Kinsley continues, “The stock market leaves money on the table waiting for ‘private equity’ to swoop down and pick it up.” Depending on how literally one wants to read Kinsley, this could be considered a true statement. But the act of spotting and then “picking up” this (potential) value is, in fact, the process by which that market moves toward greater efficiency. What Kinsley misses in private equity’s swoop is the value added after the purchase. Once in the buyers’ control the vast majority of companies go through restructuring—a process that often is slow and laborious when the company is publicly held. Restructuring is based on a plan devised by those who acquire the stock. That accounts for the different prices: the value of assets does not flow from their mere physical nature but from ideas about how they might be used. Assets held under one set of ideas are not equal in value to the same assets held under another set. Someone with a keener imagination about a company’s potential is often able to buy the company at what later looks like a bargain price from someone with a less-keen imagination. There’s nothing suspect about that.

Is there value added in leveraged buyouts? One way to assess this is to look at the companies when they are reintroduced as IPOs (initial public offerings), a process known as a reversed leveraged buyout (RLBO). According to research by Josh Lerner of Harvard and Jerry Cao of Boston College, “Reverse LBOs appear to consistently outperform other IPOs and the stock market as a whole. The positive returns appear to be economically and statistically meaningful. Moreover, there is no evidence of a deterioration of returns over time, despite the growth of the buyout market: RLBOs performed strongly in the late 1980s, the mid-1990s, and the 2000s.” To reach these findings, Lerner and Cao analyzed 496 RLBOs between 1980 and 2002. Lerner says that his and Cao’s findings are “inconsistent with many of the claims in the press.” Perhaps they had a certain Post columnist in mind.

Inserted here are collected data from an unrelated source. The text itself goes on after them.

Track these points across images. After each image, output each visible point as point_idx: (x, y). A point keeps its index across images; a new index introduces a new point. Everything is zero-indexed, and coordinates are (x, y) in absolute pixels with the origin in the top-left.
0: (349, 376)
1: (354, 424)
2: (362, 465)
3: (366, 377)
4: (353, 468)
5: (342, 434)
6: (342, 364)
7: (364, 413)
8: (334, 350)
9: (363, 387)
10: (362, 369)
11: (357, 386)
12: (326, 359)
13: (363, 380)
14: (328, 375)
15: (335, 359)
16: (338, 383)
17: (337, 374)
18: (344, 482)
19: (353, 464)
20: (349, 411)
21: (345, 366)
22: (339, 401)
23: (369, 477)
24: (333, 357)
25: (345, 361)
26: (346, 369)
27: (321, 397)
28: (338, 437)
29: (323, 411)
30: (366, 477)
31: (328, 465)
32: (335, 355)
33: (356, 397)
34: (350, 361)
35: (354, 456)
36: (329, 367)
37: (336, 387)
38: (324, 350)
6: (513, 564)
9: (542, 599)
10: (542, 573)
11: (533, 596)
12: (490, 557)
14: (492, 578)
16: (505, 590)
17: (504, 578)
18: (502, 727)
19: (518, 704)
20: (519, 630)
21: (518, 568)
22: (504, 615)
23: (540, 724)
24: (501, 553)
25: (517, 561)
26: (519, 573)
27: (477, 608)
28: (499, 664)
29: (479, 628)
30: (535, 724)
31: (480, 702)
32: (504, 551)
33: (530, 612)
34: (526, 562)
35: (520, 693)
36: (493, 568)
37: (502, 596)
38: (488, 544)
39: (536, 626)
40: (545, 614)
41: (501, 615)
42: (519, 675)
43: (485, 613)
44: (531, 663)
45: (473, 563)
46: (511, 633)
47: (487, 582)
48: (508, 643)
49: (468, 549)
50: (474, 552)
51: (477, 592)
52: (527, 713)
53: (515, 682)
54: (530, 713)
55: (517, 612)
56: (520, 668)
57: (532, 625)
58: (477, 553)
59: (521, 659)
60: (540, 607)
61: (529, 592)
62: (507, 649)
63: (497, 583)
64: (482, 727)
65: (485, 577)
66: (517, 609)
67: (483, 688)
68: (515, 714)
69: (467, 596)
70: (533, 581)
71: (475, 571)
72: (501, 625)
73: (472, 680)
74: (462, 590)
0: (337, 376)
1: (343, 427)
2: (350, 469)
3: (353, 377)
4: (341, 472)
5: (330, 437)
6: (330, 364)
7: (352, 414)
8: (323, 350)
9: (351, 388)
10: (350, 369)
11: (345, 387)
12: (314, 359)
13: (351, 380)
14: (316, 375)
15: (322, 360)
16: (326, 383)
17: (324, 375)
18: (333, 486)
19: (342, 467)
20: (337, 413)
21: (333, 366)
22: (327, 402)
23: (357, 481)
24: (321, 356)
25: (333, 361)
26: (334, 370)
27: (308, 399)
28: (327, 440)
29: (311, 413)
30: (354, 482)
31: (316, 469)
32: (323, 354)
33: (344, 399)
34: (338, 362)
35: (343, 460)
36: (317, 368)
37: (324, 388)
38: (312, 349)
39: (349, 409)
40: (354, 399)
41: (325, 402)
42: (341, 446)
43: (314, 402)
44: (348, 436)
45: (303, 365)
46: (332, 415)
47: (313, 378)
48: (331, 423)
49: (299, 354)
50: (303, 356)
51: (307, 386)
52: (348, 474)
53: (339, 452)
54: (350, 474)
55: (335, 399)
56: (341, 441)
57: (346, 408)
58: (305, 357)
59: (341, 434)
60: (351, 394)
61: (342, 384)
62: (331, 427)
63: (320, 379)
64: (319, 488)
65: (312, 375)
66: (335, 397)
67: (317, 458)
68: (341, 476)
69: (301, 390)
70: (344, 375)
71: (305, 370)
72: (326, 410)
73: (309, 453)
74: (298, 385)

So once the fruit of the private-equity–led restructuring is allowed to ripen, we more often than not see that the process has yielded value for the company, for investors, and for the economy as a whole, which now has a more efficiently run company in its midst. Some in the press are quick (and right) to point out many of the unseemly practices of some private-equity groups, but it appears that these cases are isolated.

Moving beyond the evidence, let us suppose for a moment that Kinsley is correct, that markets can’t accurately price company shares and that private equity yields no benefits. What mechanism does Kinsley propose for getting prices “right”? On this point he is silent. It’s hard to image government regulators with better knowledge than market traders. No, it’s impossible. For all the faults of private equity, indeed, for all the faults of any human endeavor, it’s hard to see how handing power over to the corporatist state would help.

I’d like to return to two earlier statements Kinsley made in the piece. The first, as previously mentioned, is that some things “masquerade as capitalism at work and claim its virtues, but aren’t. . . .” Astoundingly, two sentences later, Kinsley remarks, “To all appearances, the stock market is capitalism operating under near-laboratory conditions.” Can he really mean the American stock market? The financial sector in the United States, despite what the media reports, is so highly regulated that it’s hard to term it private. This is not a tale of America ‘s most persecuted minority, but rather a more twisted saga of big business and big government in collusion. North Korea the American economy is not, but let’s not delude ourselves into thinking any aspect of our markets is laboratory-like.

Kinsley studied economics at Harvard, which perhaps explains his willingness to wade into economic and financial matters. But he obviously didn’t learn much about the economics of the stock market there, which indeed explains why this column was so dreadfully bad.